We’ve been given a diagram of the line segment 𝐵𝐶 and the line 𝐴𝐷 and also the lines connecting the endpoints of 𝐵𝐶 to the point 𝐴. We’ve been given expressions for the length of each line in terms of the variables 𝑥 and 𝑦. And we’re asked to determine the values of 𝑥 and 𝑦 that will make 𝐴𝐷 a perpendicular bisector of 𝐵𝐶. Let’s consider how to approach this problem. If 𝐴𝐷 is to be a perpendicular bisector of 𝐵𝐶, then this means that the line segments 𝐵𝐷 and 𝐷𝐶 must be equal in length. We can therefore set the expressions for 𝐵𝐷 and 𝐷𝐶 equal to one another, giving us the equation five 𝑦 minus one is equal to 10 minus three 𝑥.
I can manipulate this equation slightly by first adding one to both sides and then adding three 𝑥 to both sides, giving the equation five 𝑦 plus three 𝑥 is equal to 11. Now, this is just one equation with two unknown variables, 𝑥 and 𝑦. And so we can’t solve it. We need another equation. Let’s think about this point 𝐴 which clearly lies on the line 𝐴𝐷 which we want to be a perpendicular bisector of 𝐵𝐶.
At this point, we need to recall the converse of the perpendicular bisector theorem which tells us that if a point is equidistant from the endpoints of a segment, then it is on the perpendicular bisector of the segment. 𝐵 and 𝐶 at the end points of the segment, so what this means is that if 𝐴 is the same distance from 𝐵 as it is from 𝐶, then 𝐴𝐷 will be the perpendicular bisector of 𝐵𝐶. We have expressions for 𝐴𝐵 and 𝐴𝐶 in terms of the variables 𝑥 and 𝑦. So we can form a second equation. Three 𝑥 plus two is equal to five 𝑦 plus three.

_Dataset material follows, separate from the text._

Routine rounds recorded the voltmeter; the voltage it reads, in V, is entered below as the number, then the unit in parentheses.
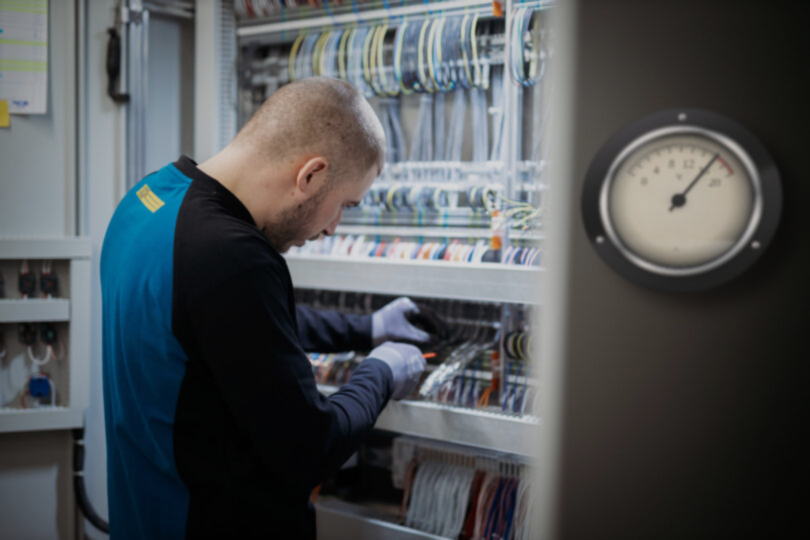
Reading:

I can also manipulate this equation by first subtracting two from both sides and then subtracting five 𝑦 from both sides, to give the equation three 𝑥 minus five 𝑦 is equal to one. I now have two equations in two unknowns. Which means, I can solve the equation simultaneously in order to find the values of 𝑥 and 𝑦. If we look at the equations closely, we’ll see that one has five 𝑦 and the other has negative five 𝑦. Which means, if we add the two equations together, the 𝑦 terms will be eliminated. Adding equations one and two together gives three 𝑥 plus three 𝑥 which is six 𝑥 is equal to 11 plus one which is 12.
To solve this equation for 𝑥, we just need to divide both sides by six, giving 𝑥 is equal to two. Now that we know the value of 𝑥, we can find the value of 𝑦 by substituting into either of the two equations. I’m going to choose to substitute into equation one, giving five 𝑦 plus three multiplied by two is equal to 11. This simplifies to five 𝑦 plus six is equal to 11. And subtracting six from each side, we then have that five 𝑦 is equal to five. Dividing both sides of the equation by five gives the value of 𝑦. It’s equal to one. So we have that 𝑥 is equal to two and 𝑦 is equal to one.
By the converse of the perpendicular bisector theorem, we know that when 𝑥 and 𝑦 take these values, the point 𝐴 will be equidistant from the points 𝐵 and 𝐶. And therefore, the line 𝐴𝐷 will be a perpendicular bisector of 𝐵𝐶.